Ah, I thought you were just asking if “getentropy” worked without using file-descriptor, to which the answer is “yes.” We didn’t implement it this way to support Capsicum or anything, but rather so that
getentropy
still works properly when a process is close to its limit of FDs, and also for efficiency so it doesn’t need anopen
/close
on every invocation.Ah. The perf wasn’t an issue on FreeBSD because a process rarely calls it (it seeds a PRNG in libc that periodically gets more entropy, if you’re calling it on a hot path then you’re doing something wrong, especially on modern x86 where you really want to feed RDRAND into your userspace PRNG and just use getentropy once to protect against supply chain attacks on the hardware RNG [FreeBSD doesn’t do this yet]). I don’t think the old code did an open and close every invocation, just an open on first use.
Running out of file descriptors might be an issue, but those limits have been high enough that non-malicious code doesn’t hit them and if you’re one below them then you have so many open that you’re probably going to see failures from other things soon. Does Haiku have low limits here? It was a problem on OS X for the first couple of releases because the default values hadn’t changed since OPENSTEP 4, I had a script that set the sysctl values to a couple of orders of magnitude higher than the default to prevent things dying, but after 10.4 Apple made the defaults sensible.

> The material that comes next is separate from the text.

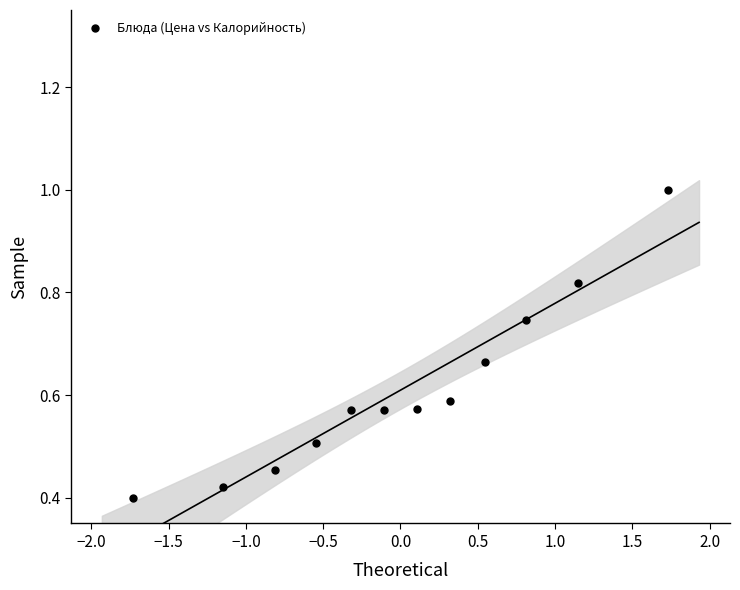

What is the range of X values (max minus min)?

3.5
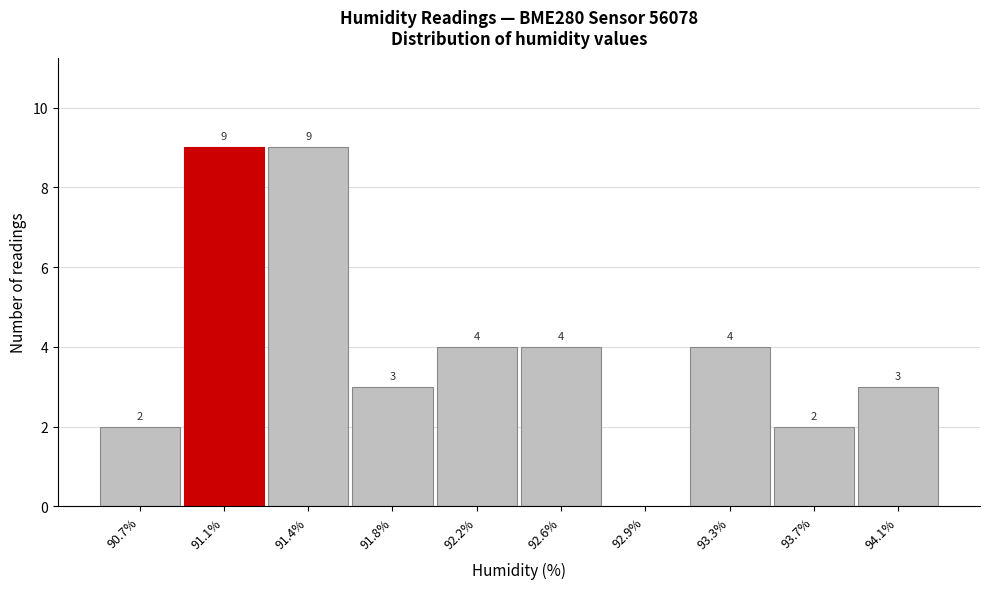

Reading right to left, list all the values displayed in this chart.

94.1%=3	93.7%=2	93.3%=4	92.9%=0	92.6%=4	92.2%=4	91.8%=3	91.4%=9	91.1%=9	90.7%=2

It was essential for Capsicum because you lose access to the global namespace once you enter capability mode and so can’t open the device mode. You’d need libc to open the device before you called cap_enter and that might have surprising effects (in particular, code often does closefrom just after for some defence in depth against things being accidentally opened concurrently). I believe Linux did it for similar reasons (seccomp-bpf policies wanting to disallow open and not being able to special case a particular path because BPF can’t see into string arguments).
I imagine the perf wouldn’t have been an issue indeed, but we wanted to do things correctly nonetheless.
I don’t think our limits are especially low. We’ve raised them now and again when big applications come along, but it’s been a while since we’ve needed to do that, I think.